PolicyBrief
S. 2661
119th CongressAug 1st 2025
A bill to allow for the use of risk-based inspections for in-service breakout tanks.
IN COMMITTEE

This bill authorizes pipeline owners and operators to use risk-based inspections instead of standard requirements for in-service breakout tanks.

John Curtis
R

John Curtis

Senator

UT

LEGISLATION

Pipeline Safety Shift: New Bill Allows Risk-Based Inspections for Storage Tanks, Replacing Standard Rules

This new legislation is short but has a big impact on how pipeline companies maintain their infrastructure. Specifically, it allows owners and operators of pipeline facilities to switch from using the current standard inspection rules for certain storage tanks—called “in-service breakout tanks”—to using risk-based inspections instead (SEC. 1).

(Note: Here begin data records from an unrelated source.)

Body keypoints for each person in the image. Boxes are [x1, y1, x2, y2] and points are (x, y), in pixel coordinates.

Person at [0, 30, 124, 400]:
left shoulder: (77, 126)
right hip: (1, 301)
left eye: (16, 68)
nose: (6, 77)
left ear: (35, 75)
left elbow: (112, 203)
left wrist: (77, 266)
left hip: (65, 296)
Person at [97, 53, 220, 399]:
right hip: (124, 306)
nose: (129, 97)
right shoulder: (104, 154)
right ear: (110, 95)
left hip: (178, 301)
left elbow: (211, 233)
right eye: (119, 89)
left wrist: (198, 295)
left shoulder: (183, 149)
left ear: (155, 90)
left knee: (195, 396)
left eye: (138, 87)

These breakout tanks are critical because they temporarily hold crude oil or other hazardous liquids during transport along a pipeline route. Right now, these tanks are subject to specific, established inspection rules under federal law (Chapter 601 of title 49, U.S. Code, and 49 CFR 195.432). The bill mandates that the Secretary of Transportation, through the Pipeline and Hazardous Materials Safety Administration (PHMSA), must update the regulations to officially permit this shift to risk-based models.

The Shift to 'Risk-Based': What It Means

For the pipeline industry, this change is huge. Standard inspections often mean a fixed schedule—inspect every five years, check these specific components, etc. It’s a one-size-fits-all approach. Risk-based inspection (RBI), however, lets a company tailor its inspection schedule and scope based on the assessed risk of failure for that specific tank. If a tank is new, located far from water, and stores a less corrosive product, the company might argue it needs fewer inspections than an old tank near a river, storing highly volatile material.

The upside for operators is efficiency and cost savings. They can focus resources on the tanks that pose the highest risk, potentially reducing downtime and regulatory burden. For a major pipeline company, this could save millions in inspection costs, which is why they tend to push for these types of regulatory modernizations.

The Catch: Who Defines 'Risk'?

Here’s where things get tricky, especially for the communities living near these facilities. The bill allows the shift but doesn't define what an acceptable “risk-based inspection” model looks like. That crucial detail is entirely delegated to PHMSA to figure out in future rulemaking (SEC. 1).

If PHMSA creates a rigorous, science-backed framework that genuinely identifies and mitigates hazards, the system could be safer and more efficient. But if the new rules are too vague, or if the risk models are designed primarily to minimize cost rather than maximize safety, there's a real chance that oversight could be weakened. Replacing established, mandatory inspection standards with a model that relies on an operator’s internal risk assessment could potentially lead to a reduction in the overall scrutiny these critical tanks receive.

For example, if you live downstream from one of these breakout tanks, your safety assurance currently rests on a fixed inspection schedule. Under RBI, your safety assurance will rest on the quality of a mathematical model that determines how often that tank should be inspected. If that model underestimates the risk of corrosion or structural failure, the potential for an environmental disaster or community evacuation increases. This is why the details PHMSA sets in the next few months will matter far more than the bill itself.